Probably just believing in myself. Golf is all about confidence. You need to believe that you can do it: you can hit the fairway, hit the green, you can make the putt. And I think I lack that a little bit.
What is your ultimate goal, professionally?
Obviously I want to make it on the LPGA Tour, but I just want to work as hard as I can and see how far I can take it. It’s really hard to make it, so I just want to play as much as I can and hopefully it all turns out.
I’m sure it will. What kind
of steps do you have to to take to get to the LGPA tour?
There are two ways to go about it. They have qualifying school where you have to make it through each stage to get your tour card, and they also have the Semetra Tour, which is a tour right underneath the LPGA Tour. So you can play there and earn your card through being on top of the money list.
Just how important is health and fitness to you?
To me, it’s everything. I know that I can’t compete at a high level both mentally and physically, if I’m not physically fit, or if I’m not eating right, and so I make sure every day that, I’m eating good foods and going to the gym. People don’t really consider golf a sport, but it’s hard!
If you could change two or three things about golf culture what would they be?
I think making it more exciting in any way possible. I love when you see players interacting with the fans and trying to, you know, get them to cheer them on. I think that’s great because football, hockey, baseball; they all have fans that are cheering, they’re excited to be there. With golf they just stand there and they clap when they’re supposed to clap, and I feel like if they had more fan interaction, then people would be more excited and actually go out to tournaments.
So, really, just fan interaction?
Yeah, I think that would make a big difference. When I was still a gymnast, Juli Inkster threw me a golf ball at a golf tournament and I will never forget that moment.
You recently teamed up with Callaway.

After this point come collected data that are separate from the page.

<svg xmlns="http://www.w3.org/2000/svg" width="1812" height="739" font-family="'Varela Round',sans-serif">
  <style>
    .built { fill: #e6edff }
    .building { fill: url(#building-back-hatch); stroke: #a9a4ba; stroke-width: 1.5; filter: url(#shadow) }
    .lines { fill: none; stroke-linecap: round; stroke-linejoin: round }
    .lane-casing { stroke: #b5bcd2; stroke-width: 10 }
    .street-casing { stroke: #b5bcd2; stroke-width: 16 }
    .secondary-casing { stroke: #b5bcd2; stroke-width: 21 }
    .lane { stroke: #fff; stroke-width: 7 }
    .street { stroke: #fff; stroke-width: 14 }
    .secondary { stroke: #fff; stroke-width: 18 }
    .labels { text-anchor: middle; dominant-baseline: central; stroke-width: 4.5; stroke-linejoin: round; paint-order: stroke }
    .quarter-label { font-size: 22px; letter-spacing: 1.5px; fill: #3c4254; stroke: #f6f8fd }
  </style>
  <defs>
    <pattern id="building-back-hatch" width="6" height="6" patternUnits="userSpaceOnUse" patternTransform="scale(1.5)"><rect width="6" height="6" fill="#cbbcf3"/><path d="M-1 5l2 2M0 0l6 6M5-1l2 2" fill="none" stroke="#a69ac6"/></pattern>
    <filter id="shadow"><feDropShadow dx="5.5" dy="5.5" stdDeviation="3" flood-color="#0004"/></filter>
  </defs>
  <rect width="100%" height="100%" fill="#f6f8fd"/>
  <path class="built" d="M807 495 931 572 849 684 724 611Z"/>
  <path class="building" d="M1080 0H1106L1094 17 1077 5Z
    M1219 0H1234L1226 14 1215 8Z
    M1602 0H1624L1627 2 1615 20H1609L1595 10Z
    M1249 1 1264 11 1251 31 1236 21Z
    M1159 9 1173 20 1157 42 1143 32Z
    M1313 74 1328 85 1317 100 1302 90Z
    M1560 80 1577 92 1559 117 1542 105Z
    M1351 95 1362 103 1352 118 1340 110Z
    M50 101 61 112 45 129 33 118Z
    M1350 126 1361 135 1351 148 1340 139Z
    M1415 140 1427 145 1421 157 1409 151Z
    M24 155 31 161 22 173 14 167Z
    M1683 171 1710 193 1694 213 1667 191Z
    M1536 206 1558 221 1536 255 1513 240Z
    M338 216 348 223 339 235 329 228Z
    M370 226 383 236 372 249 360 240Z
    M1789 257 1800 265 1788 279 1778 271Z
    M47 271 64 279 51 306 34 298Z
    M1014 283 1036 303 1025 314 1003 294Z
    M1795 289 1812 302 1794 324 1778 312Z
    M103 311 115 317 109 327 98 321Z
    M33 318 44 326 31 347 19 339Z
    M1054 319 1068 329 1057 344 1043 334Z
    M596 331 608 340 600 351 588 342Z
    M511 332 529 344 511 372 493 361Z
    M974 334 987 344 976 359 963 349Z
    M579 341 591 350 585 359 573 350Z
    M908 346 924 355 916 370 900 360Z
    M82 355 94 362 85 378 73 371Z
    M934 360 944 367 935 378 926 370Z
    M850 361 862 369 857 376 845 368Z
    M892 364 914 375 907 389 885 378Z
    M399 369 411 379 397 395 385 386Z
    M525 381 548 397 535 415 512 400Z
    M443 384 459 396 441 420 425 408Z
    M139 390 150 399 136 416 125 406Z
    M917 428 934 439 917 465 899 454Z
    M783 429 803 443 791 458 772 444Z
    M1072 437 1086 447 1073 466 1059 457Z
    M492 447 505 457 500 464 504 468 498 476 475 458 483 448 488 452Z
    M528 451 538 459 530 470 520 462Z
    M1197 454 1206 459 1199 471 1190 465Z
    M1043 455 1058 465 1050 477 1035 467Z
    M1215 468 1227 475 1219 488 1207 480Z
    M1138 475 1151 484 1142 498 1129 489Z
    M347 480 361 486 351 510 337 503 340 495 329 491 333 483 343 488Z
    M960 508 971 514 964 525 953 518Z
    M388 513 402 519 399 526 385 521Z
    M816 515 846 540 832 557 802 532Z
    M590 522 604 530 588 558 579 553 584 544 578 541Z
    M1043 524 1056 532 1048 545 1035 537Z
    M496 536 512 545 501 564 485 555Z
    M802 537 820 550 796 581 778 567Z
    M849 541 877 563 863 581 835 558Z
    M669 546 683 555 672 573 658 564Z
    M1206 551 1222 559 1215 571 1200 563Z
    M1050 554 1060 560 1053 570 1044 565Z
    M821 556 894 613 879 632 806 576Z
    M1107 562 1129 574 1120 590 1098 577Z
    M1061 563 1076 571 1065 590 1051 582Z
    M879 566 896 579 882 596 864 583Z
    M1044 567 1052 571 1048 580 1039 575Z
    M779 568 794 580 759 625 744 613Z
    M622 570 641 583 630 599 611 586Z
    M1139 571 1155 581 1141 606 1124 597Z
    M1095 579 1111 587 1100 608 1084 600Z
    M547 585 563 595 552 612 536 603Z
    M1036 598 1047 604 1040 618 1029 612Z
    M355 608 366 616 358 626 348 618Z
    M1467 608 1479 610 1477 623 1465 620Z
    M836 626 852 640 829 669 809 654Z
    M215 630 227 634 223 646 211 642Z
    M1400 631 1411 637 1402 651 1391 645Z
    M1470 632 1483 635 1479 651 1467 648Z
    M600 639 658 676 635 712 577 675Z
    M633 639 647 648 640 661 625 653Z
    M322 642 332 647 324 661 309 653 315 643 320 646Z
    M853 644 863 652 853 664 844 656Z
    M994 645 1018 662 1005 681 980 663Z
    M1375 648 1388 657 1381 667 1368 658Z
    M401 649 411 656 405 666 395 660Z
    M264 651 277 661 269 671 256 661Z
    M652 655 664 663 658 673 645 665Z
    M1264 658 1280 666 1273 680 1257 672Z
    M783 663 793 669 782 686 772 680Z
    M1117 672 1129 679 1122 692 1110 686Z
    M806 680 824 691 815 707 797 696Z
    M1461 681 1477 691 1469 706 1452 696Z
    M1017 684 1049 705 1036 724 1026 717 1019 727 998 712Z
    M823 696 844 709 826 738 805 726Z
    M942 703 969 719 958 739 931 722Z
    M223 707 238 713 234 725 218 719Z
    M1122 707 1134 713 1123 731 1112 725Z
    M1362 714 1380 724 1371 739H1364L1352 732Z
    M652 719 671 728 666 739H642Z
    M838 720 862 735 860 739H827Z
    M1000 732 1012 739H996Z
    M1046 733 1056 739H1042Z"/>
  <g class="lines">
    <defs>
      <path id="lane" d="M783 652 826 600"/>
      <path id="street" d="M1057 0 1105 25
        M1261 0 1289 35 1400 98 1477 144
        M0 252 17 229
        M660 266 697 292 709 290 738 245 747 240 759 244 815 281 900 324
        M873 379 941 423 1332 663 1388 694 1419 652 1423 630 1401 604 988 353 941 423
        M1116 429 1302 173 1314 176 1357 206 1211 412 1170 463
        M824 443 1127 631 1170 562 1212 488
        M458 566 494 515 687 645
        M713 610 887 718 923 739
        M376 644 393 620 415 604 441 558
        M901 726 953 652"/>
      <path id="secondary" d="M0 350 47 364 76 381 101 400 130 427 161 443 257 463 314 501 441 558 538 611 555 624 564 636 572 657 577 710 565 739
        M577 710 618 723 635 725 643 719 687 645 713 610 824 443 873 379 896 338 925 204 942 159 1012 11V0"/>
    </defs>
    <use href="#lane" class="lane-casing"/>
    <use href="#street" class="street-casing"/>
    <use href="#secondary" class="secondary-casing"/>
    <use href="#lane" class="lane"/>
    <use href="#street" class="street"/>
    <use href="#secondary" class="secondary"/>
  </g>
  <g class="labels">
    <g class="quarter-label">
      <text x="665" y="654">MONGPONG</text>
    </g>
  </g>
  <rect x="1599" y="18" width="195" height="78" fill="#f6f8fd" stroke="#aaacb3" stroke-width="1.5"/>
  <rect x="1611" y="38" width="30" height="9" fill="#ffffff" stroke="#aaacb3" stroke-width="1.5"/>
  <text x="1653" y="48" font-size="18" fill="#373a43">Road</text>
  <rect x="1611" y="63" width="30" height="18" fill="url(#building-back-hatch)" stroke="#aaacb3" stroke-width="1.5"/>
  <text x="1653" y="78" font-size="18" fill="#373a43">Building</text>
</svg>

Are these sort of signings the fuel that you need to achieve more success in the game?
I’ve always loved Callaway. They’re a great company, so to be with them and sign with them, is a huge honor. I want to do my best to be a good representation of what they want as a Callaway player and so I want to keep working hard so that I can get out on tour and hopefully represent them a little bit more.

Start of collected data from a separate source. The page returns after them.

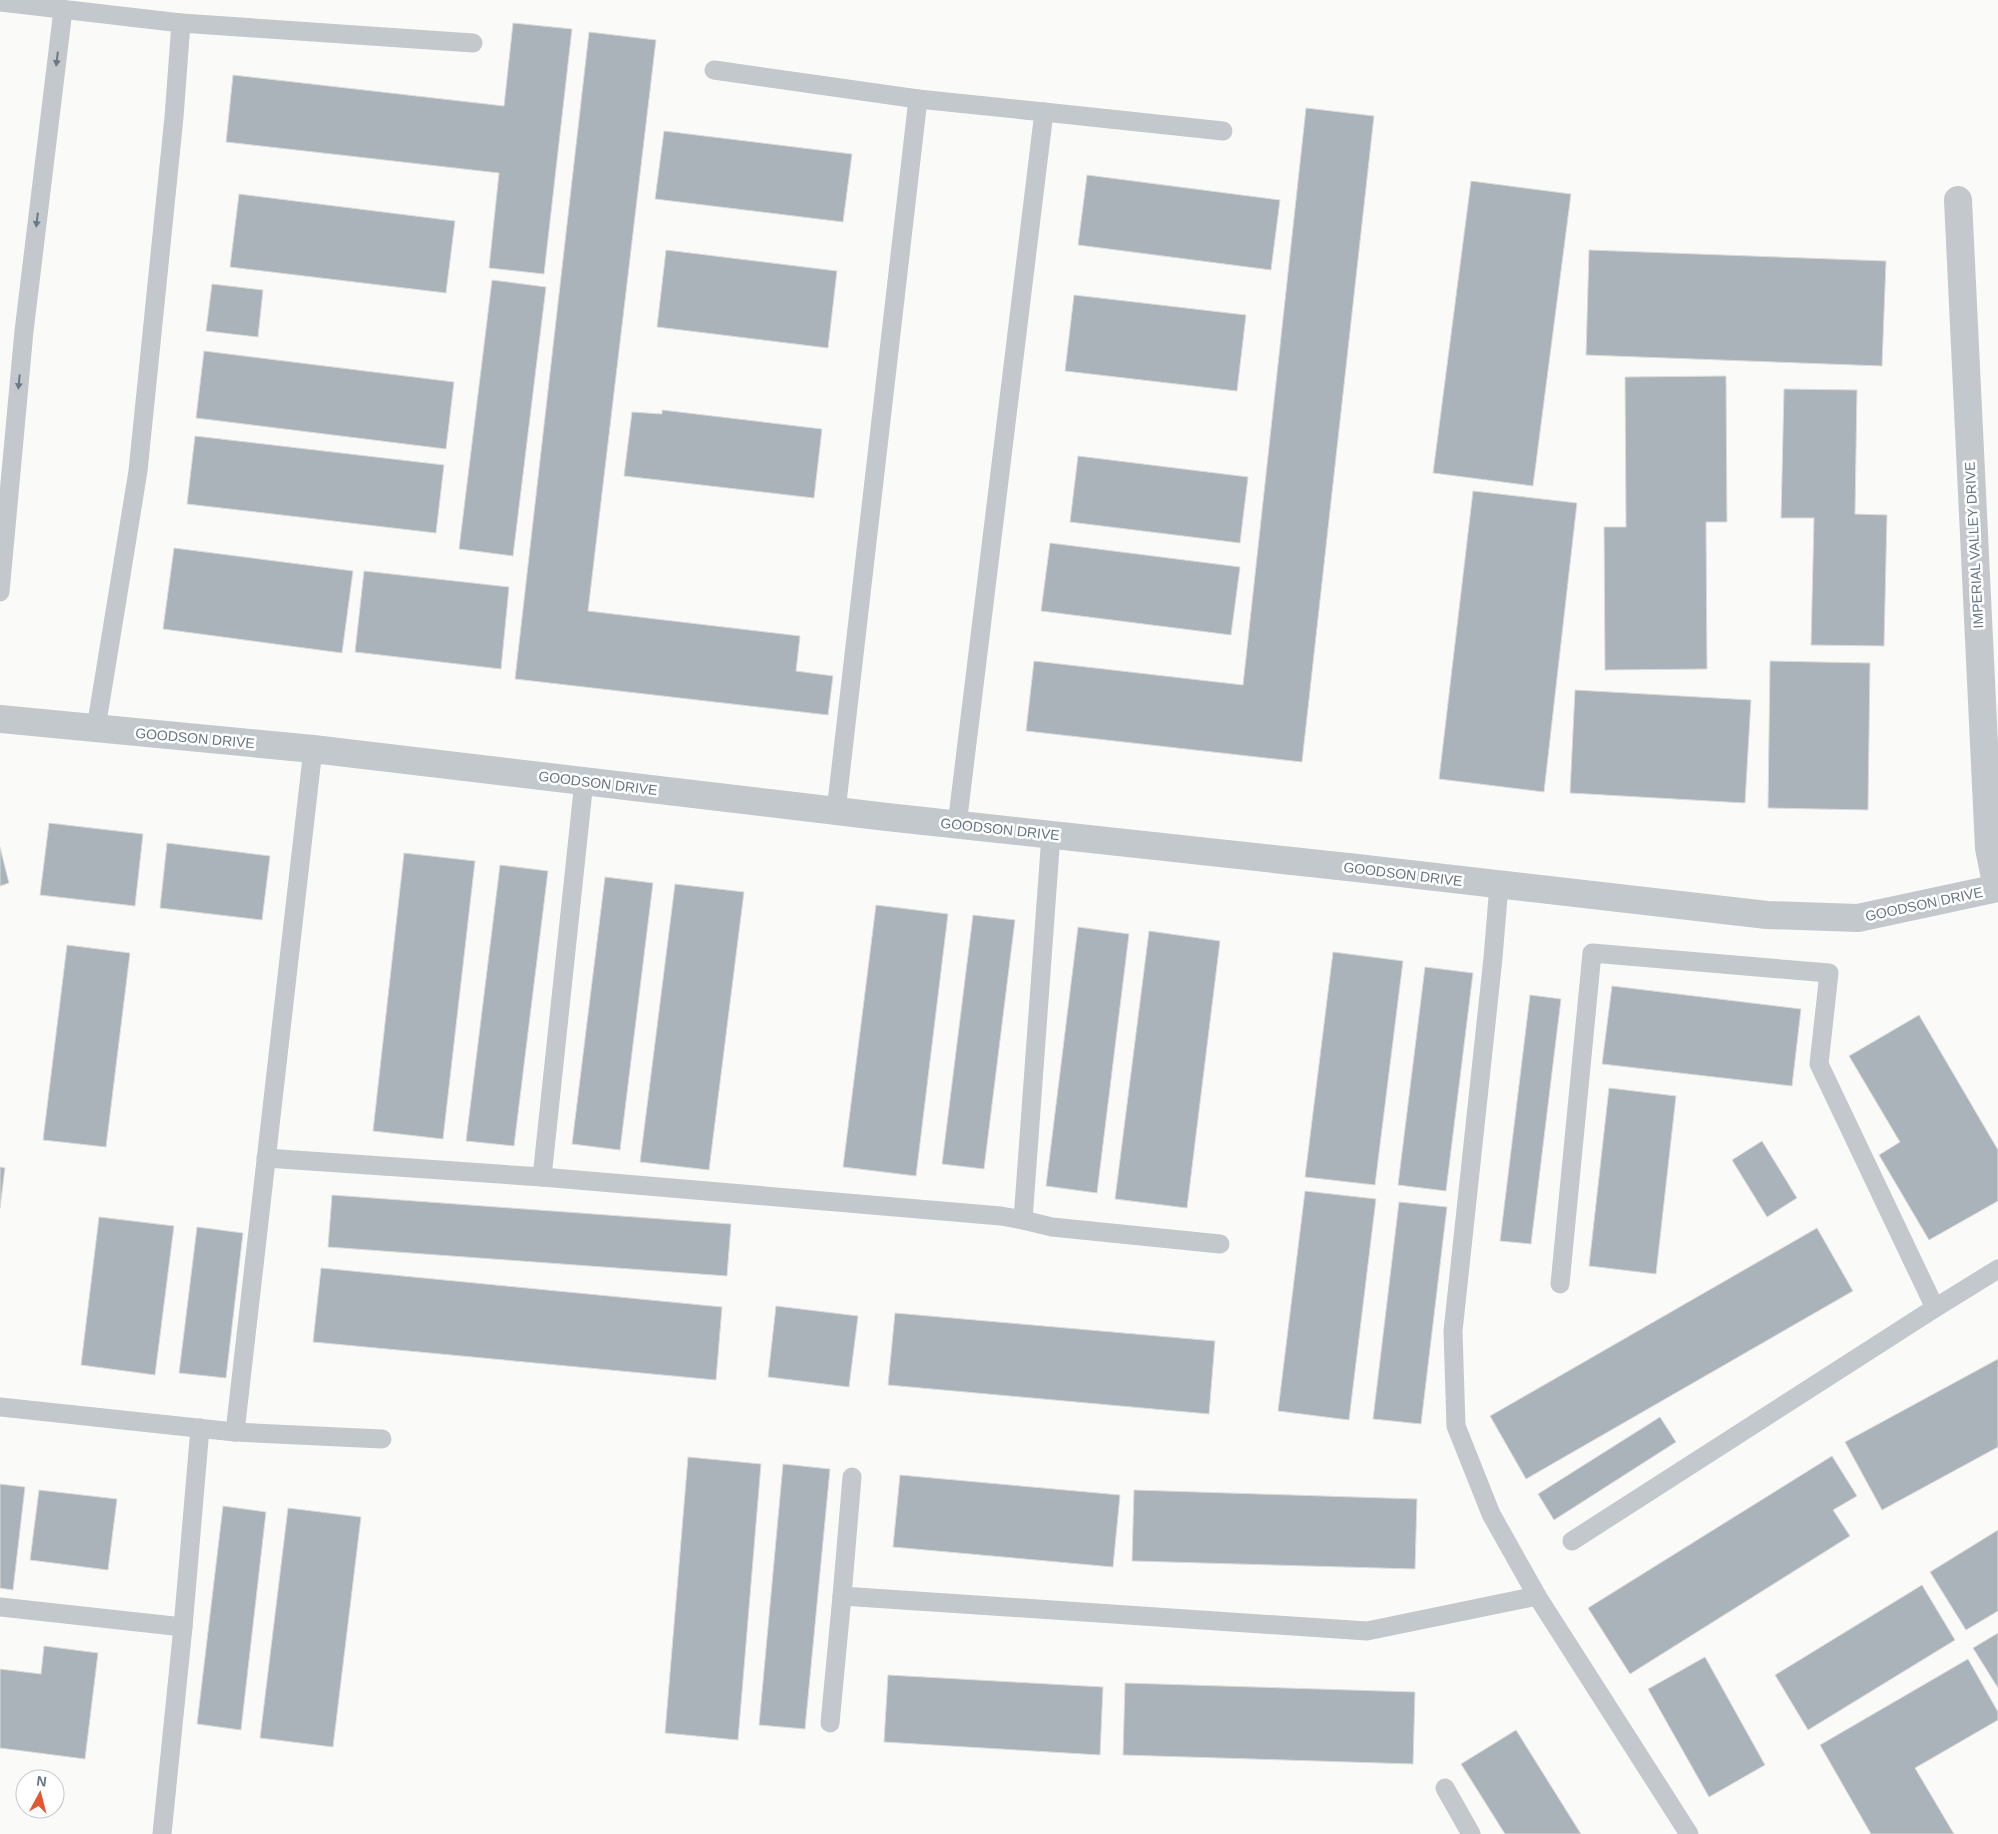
<svg xmlns="http://www.w3.org/2000/svg" width="1998" height="1834" font-family="Arial,sans-serif">
<rect width="100%" height="100%" fill="#fafaf8"/>
<g fill="#aab3b9" stroke="#dcdcda">
<path d="M 513,23 L 572,29 L 544,274 L 489,268 L 499,173 L 226,142 L 233,75 L 504,106 Z"/>
<path d="M 589,32 L 656,40 L 588,611 L 800,636 L 796,671 L 833,676 L 828,715 L 515,679 Z"/>
<path d="M 1306,108 L 1374,116 L 1302,762 L 1026,731 L 1034,661 L 1243,685 Z"/>
<path d="M 664,131 L 852,154 L 843,222 L 655,199 Z"/>
<path d="M 1087,175 L 1280,200 L 1271,270 L 1078,245 Z"/>
<path d="M 1471,181 L 1571,194 L 1533,486 L 1433,473 Z"/>
<path d="M 239,194 L 455,221 L 446,293 L 230,267 Z"/>
<path d="M 666,250 L 837,271 L 828,348 L 657,327 Z"/>
<path d="M 1589,250 L 1886,261 L 1882,366 L 1586,355 Z"/>
<path d="M 492,280 L 546,287 L 513,556 L 459,549 Z"/>
<path d="M 212,284 L 263,290 L 258,337 L 206,331 Z"/>
<path d="M 1074,295 L 1246,315 L 1237,391 L 1065,371 Z"/>
<path d="M 204,351 L 454,382 L 446,449 L 196,418 Z"/>
<path d="M 1726,376 L 1727,522 L 1706,522 L 1707,669 L 1605,670 L 1604,527 L 1626,527 L 1625,377 Z"/>
<path d="M 1784,389 L 1857,390 L 1855,514 L 1887,515 L 1884,646 L 1811,645 L 1814,518 L 1781,518 Z"/>
<path d="M 662,410 L 822,429 L 814,498 L 624,476 L 632,412 L 662,414 Z"/>
<path d="M 195,436 L 444,465 L 436,533 L 187,504 Z"/>
<path d="M 1078,456 L 1248,477 L 1240,543 L 1070,522 Z"/>
<path d="M 1473,491 L 1577,503 L 1544,792 L 1439,779 Z"/>
<path d="M 1050,543 L 1240,567 L 1231,635 L 1041,611 Z"/>
<path d="M 174,548 L 353,571 L 342,653 L 163,629 Z"/>
<path d="M 364,571 L 509,587 L 501,669 L 355,652 Z"/>
<path d="M 1770,661 L 1870,663 L 1868,810 L 1768,808 Z"/>
<path d="M 1575,690 L 1751,700 L 1745,803 L 1570,793 Z"/>
<path d="M 49,823 L 143,834 L 135,906 L 40,895 Z"/>
<path d="M 167,843 L 270,856 L 262,920 L 160,908 Z"/>
<path d="M 0,847 L 9,883 L 0,886 Z"/>
<path d="M 404,853 L 475,861 L 443,1139 L 373,1131 Z"/>
<path d="M 500,865 L 548,871 L 514,1146 L 466,1141 Z"/>
<path d="M 605,877 L 653,883 L 620,1150 L 572,1144 Z"/>
<path d="M 675,884 L 744,892 L 709,1170 L 640,1162 Z"/>
<path d="M 876,905 L 948,914 L 916,1176 L 843,1167 Z"/>
<path d="M 973,915 L 1015,920 L 984,1169 L 942,1164 Z"/>
<path d="M 1078,927 L 1129,934 L 1097,1193 L 1046,1186 Z"/>
<path d="M 1149,931 L 1220,941 L 1187,1208 L 1115,1199 Z"/>
<path d="M 67,945 L 130,953 L 106,1147 L 43,1140 Z"/>
<path d="M 1333,952 L 1403,961 L 1375,1185 L 1305,1177 Z"/>
<path d="M 1425,967 L 1473,973 L 1446,1191 L 1398,1185 Z"/>
<path d="M 1612,986 L 1801,1009 L 1792,1086 L 1602,1064 Z"/>
<path d="M 1530,995 L 1561,999 L 1531,1244 L 1500,1241 Z"/>
<path d="M 1919,1015 L 1998,1150 L 1998,1201 L 1929,1240 L 1879,1155 L 1900,1142 L 1849,1056 Z"/>
<path d="M 1609,1088 L 1676,1096 L 1656,1274 L 1589,1266 Z"/>
<path d="M 1762,1141 L 1797,1198 L 1767,1217 L 1732,1160 Z"/>
<path d="M 0,1167 L 5,1168 L 0,1208 Z"/>
<path d="M 1305,1191 L 1376,1199 L 1349,1420 L 1278,1411 Z"/>
<path d="M 332,1195 L 731,1224 L 727,1276 L 328,1247 Z"/>
<path d="M 1399,1202 L 1447,1207 L 1421,1424 L 1373,1419 Z"/>
<path d="M 99,1217 L 174,1226 L 155,1375 L 81,1365 Z"/>
<path d="M 197,1227 L 243,1233 L 226,1378 L 179,1373 Z"/>
<path d="M 1817,1228 L 1853,1291 L 1526,1479 L 1490,1416 Z"/>
<path d="M 321,1268 L 722,1307 L 716,1380 L 313,1342 Z"/>
<path d="M 776,1306 L 858,1316 L 849,1387 L 768,1377 Z"/>
<path d="M 895,1313 L 1215,1341 L 1209,1414 L 888,1385 Z"/>
<path d="M 1998,1359 L 1998,1447 L 1882,1510 L 1845,1442 Z"/>
<path d="M 1660,1417 L 1676,1442 L 1554,1520 L 1538,1494 Z"/>
<path d="M 1832,1456 L 1857,1496 L 1833,1510 L 1850,1536 L 1630,1674 L 1588,1608 Z"/>
<path d="M 688,1457 L 761,1464 L 738,1740 L 665,1733 Z"/>
<path d="M 783,1464 L 830,1469 L 805,1729 L 759,1725 Z"/>
<path d="M 900,1475 L 1120,1495 L 1113,1567 L 893,1547 Z"/>
<path d="M 0,1484 L 25,1487 L 13,1590 L 0,1588 Z"/>
<path d="M 39,1490 L 117,1499 L 108,1570 L 30,1560 Z"/>
<path d="M 1134,1490 L 1417,1499 L 1415,1569 L 1132,1561 Z"/>
<path d="M 223,1506 L 266,1512 L 241,1730 L 197,1724 Z"/>
<path d="M 288,1508 L 361,1517 L 333,1747 L 260,1738 Z"/>
<path d="M 1998,1530 L 1998,1611 L 1966,1630 L 1930,1572 Z"/>
<path d="M 1922,1585 L 1955,1640 L 1808,1730 L 1775,1675 Z"/>
<path d="M 1998,1633 L 1998,1688 L 1973,1648 Z"/>
<path d="M 44,1646 L 98,1653 L 85,1759 L 0,1748 L 0,1669 L 41,1674 Z"/>
<path d="M 1705,1657 L 1765,1765 L 1709,1797 L 1648,1689 Z"/>
<path d="M 1968,1659 L 1998,1712 L 1998,1720 L 1915,1768 L 1954,1834 L 1871,1834 L 1820,1745 Z"/>
<path d="M 888,1675 L 1103,1687 L 1100,1755 L 884,1742 Z"/>
<path d="M 1125,1683 L 1415,1692 L 1413,1764 L 1123,1755 Z"/>
<path d="M 1516,1730 L 1581,1834 L 1505,1834 L 1461,1764 Z"/>
</g>
<g fill="none" stroke-linecap="round" stroke-linejoin="round">
<g stroke="#c3c8cc" stroke-width="19">
<path d="M 0,2 L 181,23 L 174,117 L 138,471 L 96,728"/>
<path d="M 181,23 L 473,43"/>
<path d="M 714,70 L 918,99"/>
<path d="M 1044,112 L 1223,131"/>
<path d="M 0,592 L 24,331 L 63,10"/>
<path d="M 836,811 L 918,99 L 1044,112 L 957,825"/>
<path d="M 1499,885 L 1493,958 L 1453,1331 L 1456,1426 L 1491,1514 L 1537,1596 L 1689,1834"/>
<path d="M 266,1158 L 542,1177 L 1001,1216 L 1023,1220 L 1051,835"/>
<path d="M 542,1177 L 584,781"/>
<path d="M 1023,1220 L 1052,1227 L 1220,1244"/>
<path d="M 1560,1284 L 1592,953 L 1829,973 L 1819,1064 L 1935,1308"/>
<path d="M 0,1407 L 235,1432 L 313,749"/>
<path d="M 235,1432 L 382,1439"/>
<path d="M 852,1477 L 842,1596 L 1367,1631 L 1537,1596"/>
<path d="M 1572,1541 L 1935,1308 L 1998,1269"/>
<path d="M 0,1607 L 183,1627"/>
<path d="M 830,1723 L 842,1596"/>
<path d="M 1445,1788 L 1471,1834"/>
<path d="M 162,1834 L 183,1627 L 200,1428"/>
</g>
<path stroke="#c3c8cc" stroke-width="28" d="M 1958,200 L 1989,848 L 1997,888"/>
<path stroke="#c3c8cc" stroke-width="28" d="M 0,719 L 313,749 L 887,817 L 1357,868 L 1767,915 L 1858,918 L 1998,888"/>
</g>
<defs><path id="oneway-solid" d="M-6-.8H1V-3.2L6.5 0L1 3.2V.8H-6Z" transform="scale(1.25)"/></defs>
<g fill="#6a7a87">
<use href="#oneway-solid" transform="translate(57 59) rotate(97)"/>
<use href="#oneway-solid" transform="translate(37 220) rotate(97)"/>
<use href="#oneway-solid" transform="translate(19 382) rotate(95)"/>
</g>
<g text-anchor="middle" dominant-baseline="central" stroke-width="5" stroke-linejoin="round" paint-order="stroke">
<g font-size="14" fill="#657683" stroke="#fff">
<text transform="translate(1974 545) rotate(-93)">IMPERIAL VALLEY DRIVE</text>
<text transform="translate(195 738) rotate(5)">GOODSON DRIVE</text>
<text transform="translate(598 783) rotate(7)">GOODSON DRIVE</text>
<text transform="translate(1000 829) rotate(6)">GOODSON DRIVE</text>
<text transform="translate(1403 874) rotate(7)">GOODSON DRIVE</text>
<text transform="translate(1924 904) rotate(-12)">GOODSON DRIVE</text>
</g>
</g>
<g transform="translate(40 1794) rotate(7)"><circle r="24" fill="#ffffff" stroke="#c1c8cd"/>
<path d="M0-4L9 19L0 12L-9 19Z" fill="#e4572e"/>
<text y="-8" font-size="14" font-weight="bold" text-anchor="middle" fill="#657683">N</text>
</g>
</svg>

“Golf was kind of a Plan B, you could say. I was a competitive gymnast. I started that when I was 6 and did it until I was 12. I really wanted to go to the Olympics and I was training seven hours a day, six days a week.”
Aside from golf, and aside from health and fitness, could you tell us something about Paige that we don’t already know?
I love comic books. Everyone’s usually pretty surprised to hear that, but I love going to comic book stores, and all my friends are pretty into it, so it’s something we all do together.
So it would be fair to say
you’re a bit of a nerd?
I am the nerdiest, dorkiest person ever. People never really expect it, but that’s what I love.
Instagram and social media fame has had a big effect on your life. What does Instagram mean to you?
Instagram mean to you? It’s funny how this whole thing started. I didn’t really have any social media until senior year. I just wanted to document my senior year as a way to share with people and now I’m still sharing with people, it’s just with a larger audience. I think that’s kind of cool, that I can document my journey now, making it on tour with all these people. So it’s been crazy but it’s been great.
So you touched on your dad kind of being your inspiration and why you got handed a golf club, but can you talk about how important your friends and family are to both your life and also your career?
My family is everything. They have sacrificed so much for me so I work as hard as I can every single day so I can hopefully give back to them everything that they have given to me. And I know I wouldn’t be the person that I am today without my mom and my dad and my older sister, they’re all incredible people. And my friends, too. I need a really strong support system and my friends have been there for me and they have been great and I don’t know if I could have gone through any of this without them.